Ce renforcement est le plus grand depuis la fin de la Guerre Froide. « C’est une décision historique. L’Otan a montré très clairement que nous sommes unis et fermes », s’est félicité samedi le Premier ministre estonien Taavi Roivas.

La Russie, ni une « menace », ni un « partenaire stratégique »

Mais les Etats-Unis et l’Europe ont aussi besoin de discuter avec la Russie, en dépit des sanctions imposées à Moscou, accusé de soutenir les sépararistes dans l’est de l’Ukraine. « On doit garder un dialogue ouvert avec la Russie parce qu’on doit débattre de la Syrie, de l’Irak, de pas mal de dossiers à travers le monde », a relevé le ministre belge des Affaires étrangères Didier Reynders.

Devant la presse, le président français François Hollande a ajouté : « Nous devons, avec la Russie, faire preuve de fermeté quand c’est nécessaire, et ça a été nécessaire, et en même temps de dialogue ». « La posture de l’Alliance est strictement défensive. L’Otan ne se cherche pas d’ennemis. Elle n’est pas dans une position agressive. (…) Elle ne menace aucun pays », a déclaré le chef de l’Etat. Jens Stoltenberg, le secrétaire général de l’Otan, se veut lui aussi apaisant : « Nous ne voyons aucune menace immédiate vis-à-vis d’un allié de l’Otan. La Russie n’est pas non plus un partenaire stratégique ».

L’Otan, vecteur d’influence pour les Britanniques en Europe

Selon Pierre Lellouche, député de Paris chargé de la politique étrangère au parti Les Républicains, l’envoi de bataillons au plus près de la frontière russe est un signal inquiétant. Interrogé par France Inter, il estime que l’Europe « va vers une spirale de réarmement ».

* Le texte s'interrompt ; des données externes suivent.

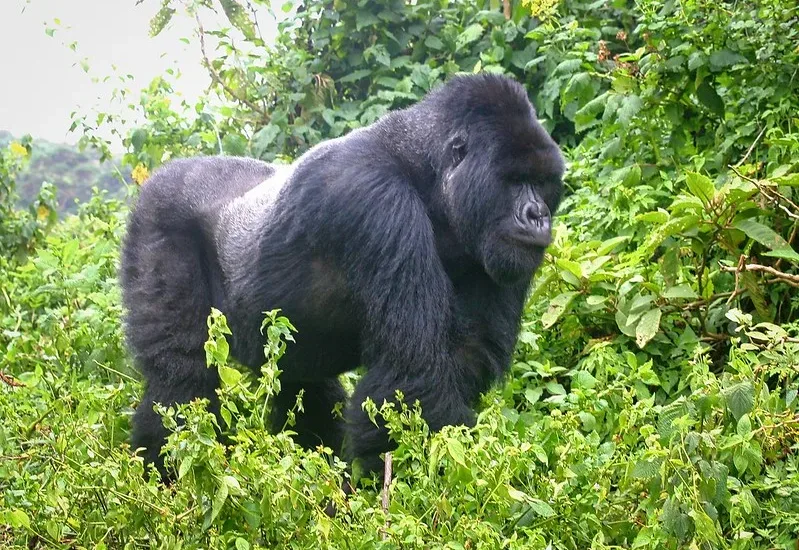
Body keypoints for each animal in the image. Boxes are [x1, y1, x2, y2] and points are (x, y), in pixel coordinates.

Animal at [122, 72, 564, 478]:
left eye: (542, 183)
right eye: (514, 180)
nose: (538, 216)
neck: (425, 173)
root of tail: (160, 175)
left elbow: (462, 359)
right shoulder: (374, 201)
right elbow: (412, 378)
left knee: (304, 386)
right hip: (156, 222)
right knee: (182, 384)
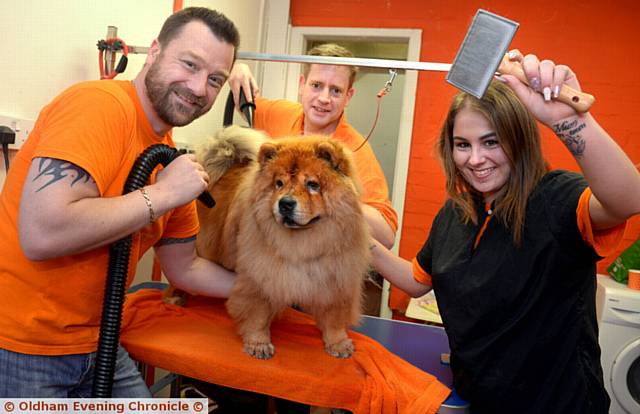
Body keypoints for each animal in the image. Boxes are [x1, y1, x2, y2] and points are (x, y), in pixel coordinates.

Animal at [164, 126, 370, 360]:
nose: (285, 203)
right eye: (279, 183)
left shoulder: (337, 279)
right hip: (199, 245)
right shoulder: (260, 275)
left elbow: (334, 318)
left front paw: (338, 343)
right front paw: (258, 344)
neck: (302, 240)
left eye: (312, 185)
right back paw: (175, 298)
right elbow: (258, 315)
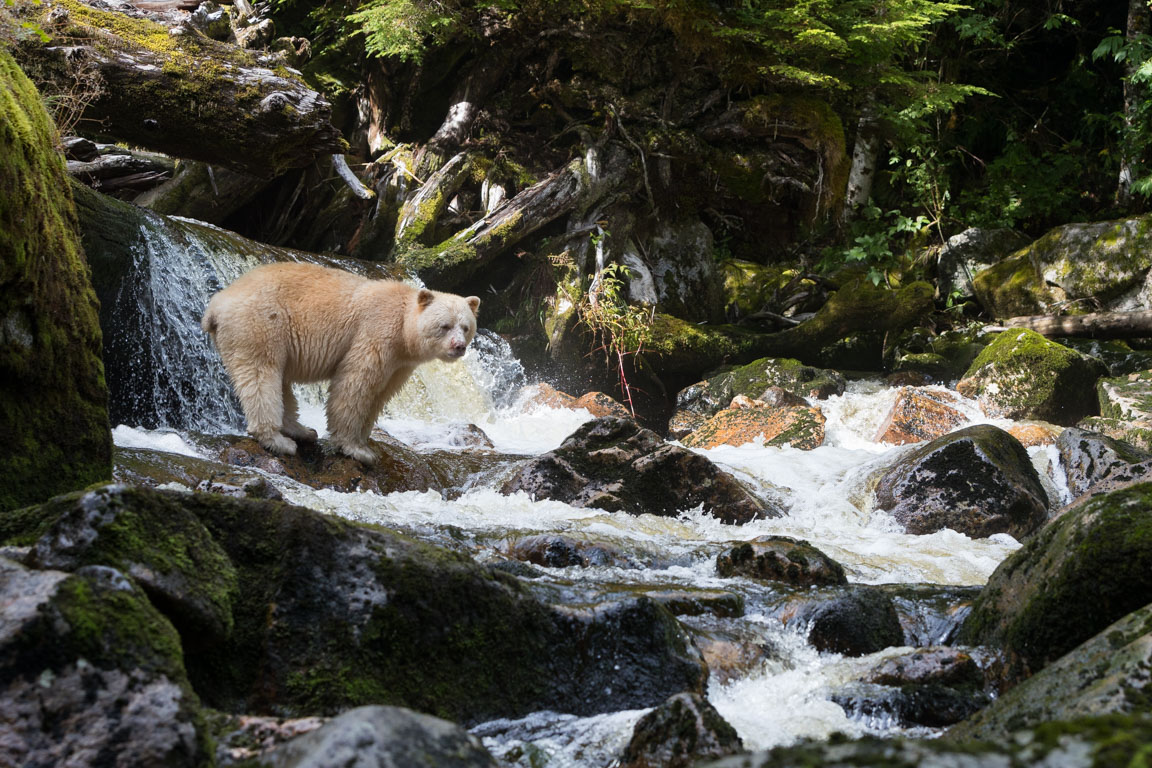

Écouter l’extrait« Dans une Europe percutée par le Brexit, cette situation ne peut qu’ajouter à la confusion », ajoute le député Les Républicains. Selon lui, le Royaume-Uni va tenter d’accroître son influence sur les pays européens de l’Alliance atlantique. « Ils vont essayer de compenser leur perte d’influence au sein de l’Europe par un surcroît d’activisme au sein de l’Otan, afin d’attirer les européens de l’Est ».

Les Anglais vont jouer à fond la carte de l’Otan pour maintenir leur influence sur les européens de l’Est (Pierre Lellouche, député Les Républicains de Paris sur France Inter)

L’Union européenne et l’Otan ont par ailleurs annoncé un renforcement de leur coopération sur leur flanc sud, face aux jihadistes et aux passeurs de migrants. Les membres de l’Alliance ont aussi rassemblé 900 millions d’euros pour aider les Etats-Unis à conseiller et former l’armée afghane.